THE CANNIBAL CLUB
Stars: Ana Luiza Rios, Tavinho Teixera, Ze Maria, Pedro Domingues, Rodrigo Capistrano and Galba Noguera.
Writer/Director: Guto Parente.
Reviewed at Pathé 4 Cinema, Sunday January 28 as part of the Rotterdämmerung section at the 2018 International Film Festival Rotterdam (IFFR)
Rating: 4/5
A South American genre film about cannibalism lands world cinema’s sharpest counter punch to wealthy global privilege in auteur Guto Parente’s seventh and arguably best feature, The Cannibal Club. Set against the golden sun and sparkling sand of the gated-community and private-beach life of upscale Brazil, the prolific 34 year-old filmmaker envisions a modern but no less decadent and disturbed version of Caligula’s court, with added people-eating.
Parente takes aim at the culture of the grotesquely well-off, one that affords them the luxury of having the poor to exploit. In the case of Otavio (Tavinho Teixera) and his young trophy wife Gilda (Ana Luiza Rios), this extends to the hiring, slaughtering and devouring of servants who come to their coastal mansion in the hope of steady work. In a frankly remarkable opening salvo of images both sexually frank and gruesomely detailed, the stereotypical ‘pool boy’ flirts with a willing Gilda, only to be disposed of mid-coitus by Otavio, fileted and served as the evening meal.
When Gilda witnesses the most influential flesh-eater of them all, cold-blooded capitalist/nationalist powerbroker Borges (Pedro Domingues) in a particularly compromising situation, she and Otavio soon find that their cocktail-sipping peers will willingly turn against their own kind to protect their lofty, self-entitled secret status. Parente’s rich are not the endowment-to-the-arts kind of charity patrons that western media often venerates; the wealthy of Brazil are lecherous, murderous pack animals who turn on the compromised, fearful that any weakness threatens their existence.
When not indulging in his own pleasures of the flesh, Otavio partakes of some ‘men’s only’ business as part of the titular soirée, who gather to witness acts that reinforce just how prevalent and heartless the exploitation of the poor underclass has truly become. Parente’s other prime target is the innately pathetic nature of rich society’s Alpha Male, who posture and rankle but mostly shrivel and cower when the patriarchy is threatened.
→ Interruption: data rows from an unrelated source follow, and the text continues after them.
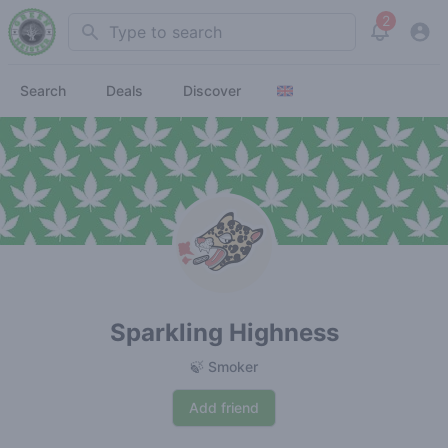
2
Search
View noti
Search
Deals
Discover
Sparkling Highness
🍃 Smoker
Add friend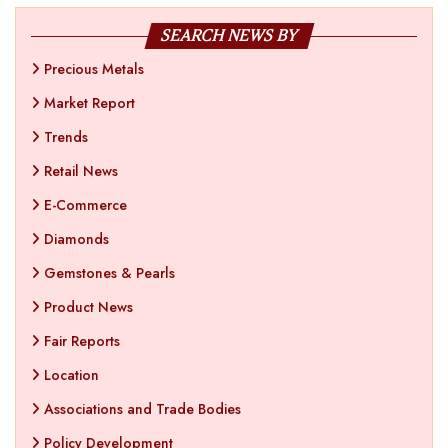
SEARCH NEWS BY
Precious Metals
Market Report
Trends
Retail News
E-Commerce
Diamonds
Gemstones & Pearls
Product News
Fair Reports
Location
Associations and Trade Bodies
Policy Development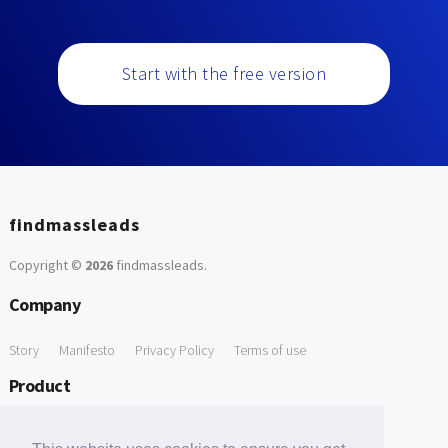
Start with the free version
findmassleads
Copyright ©
2026
findmassleads
.
Company
Story
Manifesto
Privacy Policy
Terms of use
Product
How it works
Website directory
Explore data
Pricing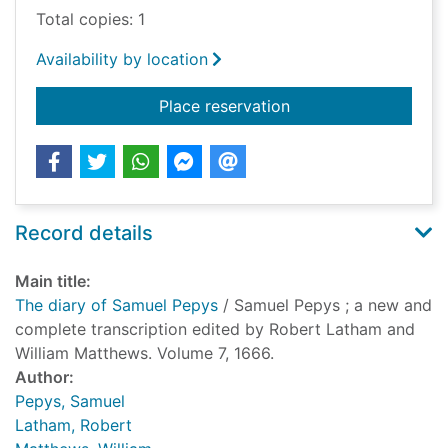
Total copies: 1
Availability by location
for The diary of Sam
Place reservation
Record details
Main title:
The diary of Samuel Pepys
/ Samuel Pepys ; a new and
complete transcription edited by Robert Latham and
William Matthews. Volume 7, 1666.
Author:
Pepys, Samuel
Latham, Robert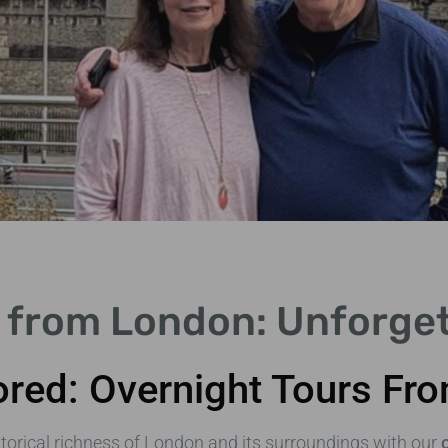
 from London: Unforge
ored: Overnight Tours F
torical richness of London and its surroundings with our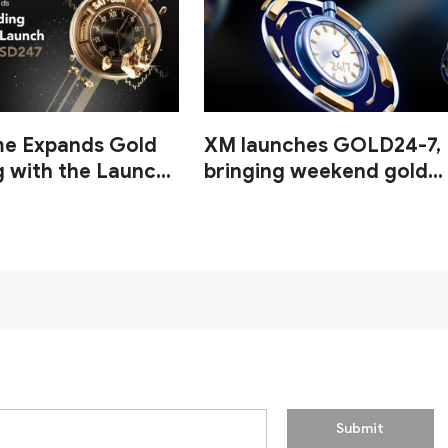
me Expands Gold
XM launches GOLD24-7,
g with the Launch
bringing weekend gold
UUSD247
trading to its clients
Submit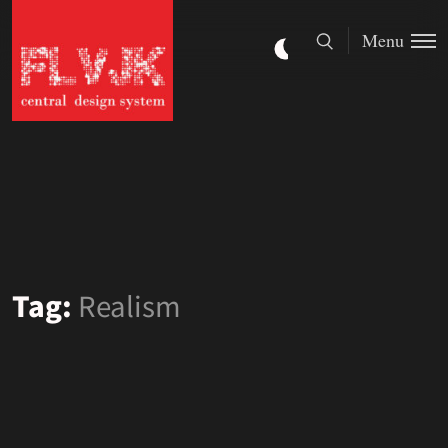
Menu
Tag:
Realism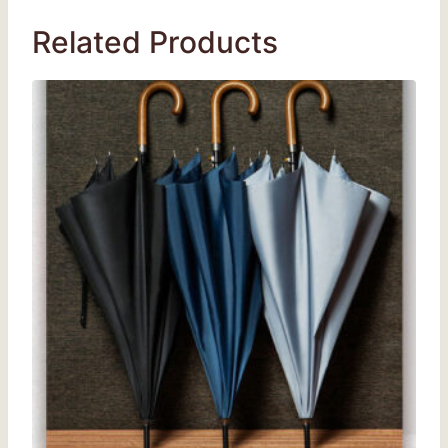
Related Products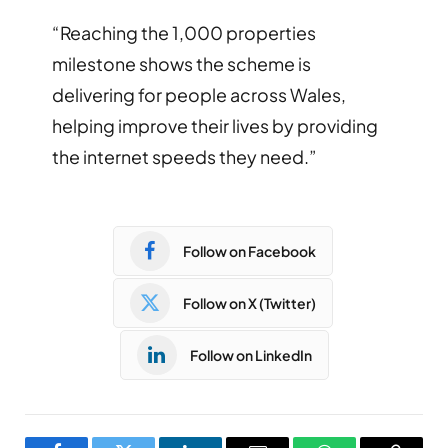
“Reaching the 1,000 properties
milestone shows the scheme is
delivering for people across Wales,
helping improve their lives by providing
the internet speeds they need.”
Follow on Facebook
Follow on X (Twitter)
Follow on LinkedIn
In Ana Luiza Rios’ fearless performance as Gilda, the director identifies the feminine archetype that must navigate the duality of their existence; at once, feigning compliance to fragile male egos while always charting their own destiny, however bloodstained and immoral it may be.
The Cannibal Club courses with a savagely scornful humour; if few moments prove laugh-out-loud hilarious (the general mood is too unrelentingly tense and often unpleasant for mirthful outbursts), Parente has nevertheless crafted a sly, stylish skewering of affluent disconnect. If the rich feeding wilfully off the working class is not exactly a unique notion, the theme has rarely been handled with such dark-hearted gleeful menace or strident intellect.